Le 23 juin, des échanges sur les techniques d’hélitreuillage se sont tenus en visioconférence. L’objectif : vérifier la fonction hélitreuillage et l’interface navire / hélicoptère des navires NSH1 et NSH2. À travers des simulations en 3D, il s’agissait d’analyser l’ergonomie de la plage arrière et l’absence d’interférences de la mâture (ensemble des mâts du navire) avec l’hélicoptère dans le cadre des procédures d’hélitreuillage (dépose de personnel sur la plage arrière du navire depuis un hélicoptère ou évacuation d’un blessé sur civière par hélicoptère depuis la plage arrière).

Nous avons passé en revue les différentes fonctions à assurer et tous les dispositifs obligatoires qu’il est nécessaire de mettre en œuvre.

Michel Ulrich, bénévole à la station de l’Herbaudière et membre de l’équipe de programme.

plan de la nouvelle flotte SNSM montrant un hélitreuillage
© Couach / Barreau-Neuman

Des experts du CEPA (Centre d'expérimentations pratiques et de réception de l'aéronautique navale) -  un organisme rattaché à la Marine nationale dont l’une des missions consiste en l'expérimentation et la validation de nouveaux matériels aéronautiques - ont participé à cette réunion. Leur rôle était de préciser au groupe les besoins spécifiques des pilotes d’hélicoptères engagés dans des opérations d’hélitreuillage. 

Pour faciliter la communication avec les pilotes, du matériel spécifique sera d’ailleurs prévu dans les nouveaux bateaux.
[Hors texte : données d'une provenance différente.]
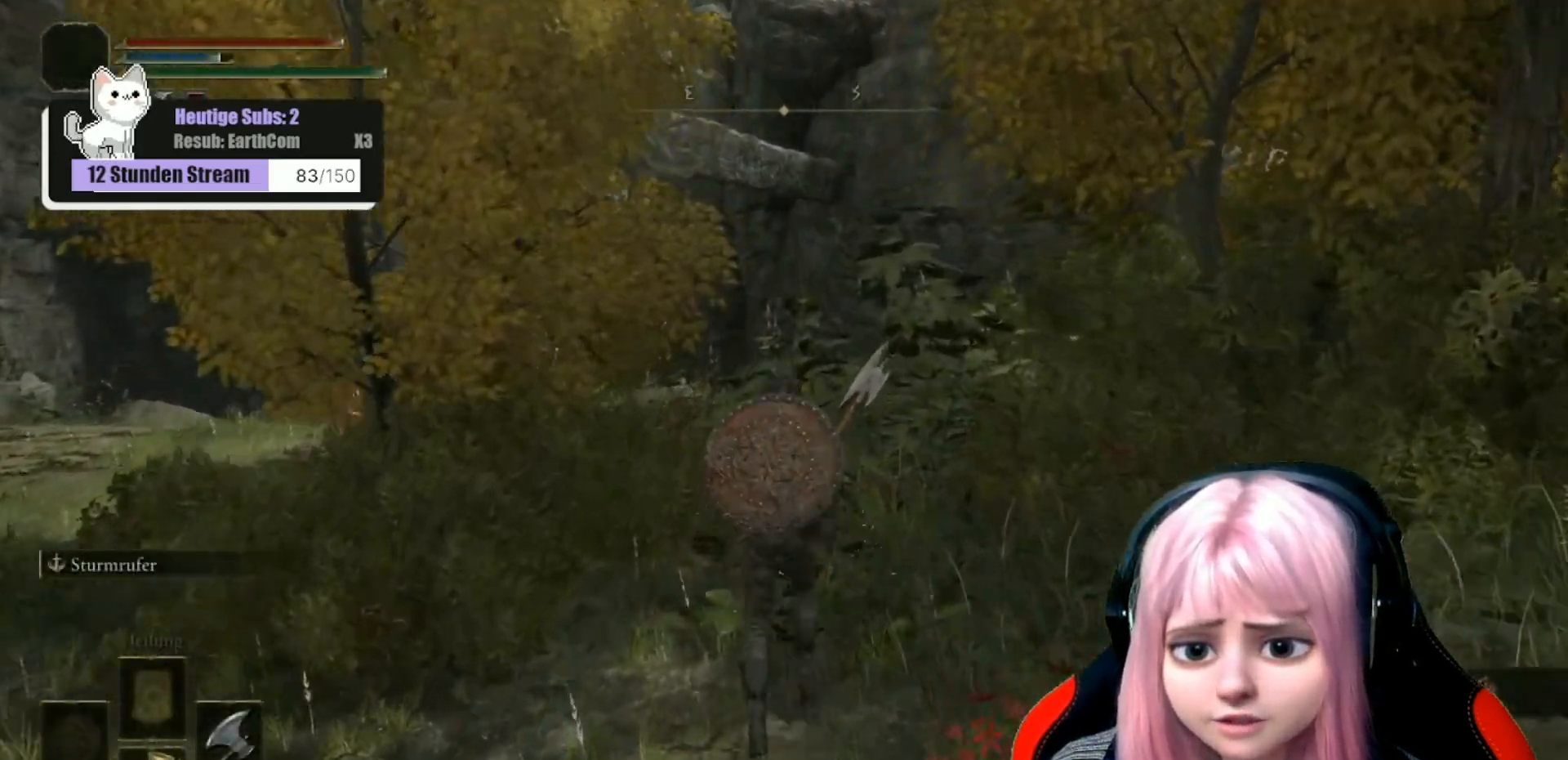
{"buttons": [], "left_stick": "center", "right_stick": "center", "events": [[217, "left_stick", "up"], [367, "left_stick", "center"]]}
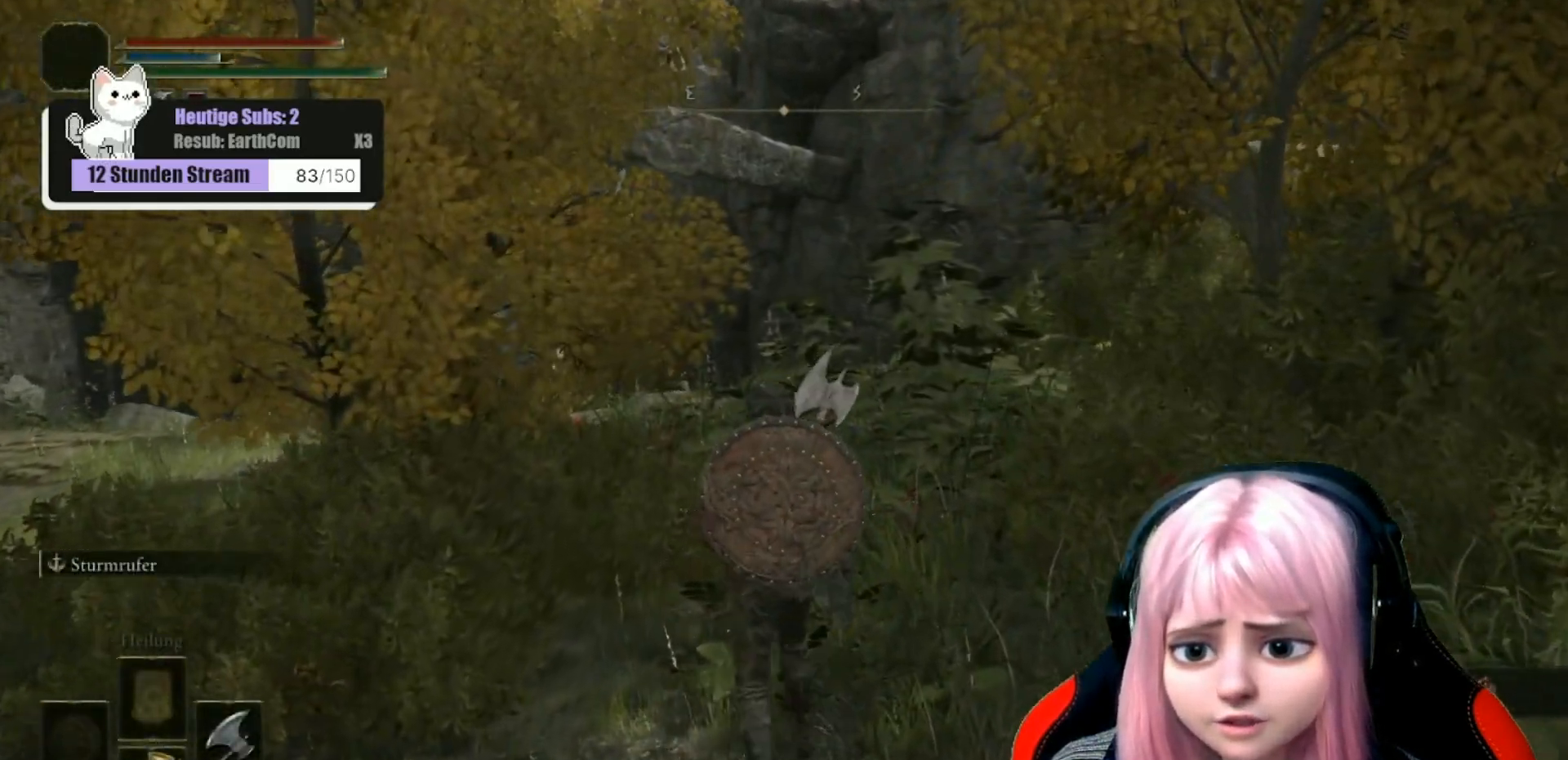
{"buttons": [], "left_stick": "up-right", "right_stick": "center", "events": [[50, "L3", "down"], [150, "L3", "up"], [150, "right_stick", "down-left"], [267, "left_stick", "up-right"], [350, "right_stick", "center"]]}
En plus des différents postes de VHF maritime que nous utilisons déjà actuellement, nous aurons un poste de VHF aéronautique qui permettra de communiquer en direct avec les pilotes des moyens aériens engagés, en particulier s’il s’agit d’hélicoptères autres que ceux de la Marine Nationale. Il s’agit d’un nouvel usage et d’un nouveau matériel pour nous et il faudra apprendre comment et dans quelles circonstances s’en servir.

Michel Ulrich.

Juillet : les réunions physiques reprennent

À partir du mois de juillet, le groupe a pu se retrouver pour des réunions présentielles. Le maître d’œuvre et l’équipe de programme ont ainsi pu poursuivre le travail d’étude sur les « mock-up » (maquettes en bois réalisées à échelle 1) initié avant le confinement.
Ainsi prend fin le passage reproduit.